Sunday, September 19, 2010


You may already know about Newt Gingrich's latest effort to pander to the yahoos:

Gingrich told the crowd at [the Values Voter Summit] that it's time to take federal action to prevent Shariah Law from infiltrating courtrooms in the US.

"We should have a federal law that says sharia law cannot be recognized by any court in the United States," Gingrich said to a standing ovation from the audience. The law will let judges know, Gingrich said, that "no judge will remain in office that tried to use sharia law."

I like Steve Benen's headline: GINGRICH DEMANDS LEGISLATION TO ADDRESS IMAGINARY THREAT. I also like the fact that Steve reminds us who constitutes Gingrich's core audience: not the ignorant, hate-filled people Gingrich seems to want to reach, but the mainstream media.

Remember, as far as the media establishment goes, disgraced former House Speaker Newt Gingrich (R-Ga.) is a "visionary" worthy of respect, despite his frequent slips into madness....

The disgraced former Speaker added that the Democrats' "secular socialist machine" is comparable to "radical Islamists," and that Health and Human Services Secretary Kathleen Sebelius relies on "the spirit of Soviet tyranny."

Major media outlets, however, have no qualms about considering Gingrich a credible, mainstream figure.

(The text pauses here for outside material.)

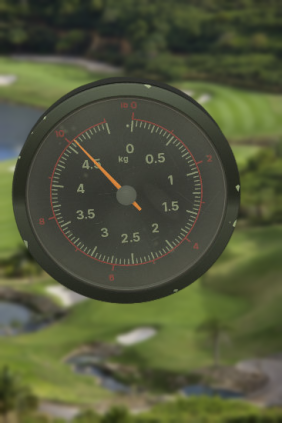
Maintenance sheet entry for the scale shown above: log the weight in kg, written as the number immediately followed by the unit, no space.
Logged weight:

But isn't Gingrich also connecting with some wingnuts voters? Well, note how poorly hedid in the Values Voter Summit presidential straw poll:

[Mike] Pence, chair of the House Republican conference, received 24% of the vote, edging the winner of the 2009 straw poll, former Arkansas Gov. Mike Huckabee, who received 22%. Each addressed the gathering on Friday, as did third-place finisher Mitt Romney, who won 13% of the vote.

Former House Speaker Newt Gingrich, who spoke Saturday, received 10%.

Fourth. He came in fourth. And I'd say this is an outlier (Mike Pence? Really?), but I haven't seen a 2012 poll of any kind, ever, in which Gingrich won. No one with an interest in running for office is trying harder to rouse the rabble than Gingrich, but the rabble remain largely unroused.

And yet Gingrich can be on a Sunday talk show any time he wants. To me, that makes him the new-style guy on the tire swing, the new-era John McCain. McCain represented the old way of impressing the Beltway establishment: be anti-liberal but surprisingly "centrist" on a few issues, seem "refreshingly honest," and the press will think you're the guy who should always be on TV to tell us what to do about everything. In the new version of this formulation, you still have to court the press McCain style, but you should be a lunatic teabaggish provocateur. You should throw out red meat and irresponsible crazy talk, but you should do so using big words and abstruse-seeming allusions. That's what makes you good (albeit "serious"-seeming) television in the 2010s.

Gingrich's base, like McCain's, is the Beltway media. He's just giving them something they didn't need from McCain back before they felt threatened by the Internet: Fox-style demagoguery. I'm not sure why wingnut voters aren't buying, but they aren't. Only insider journalists are.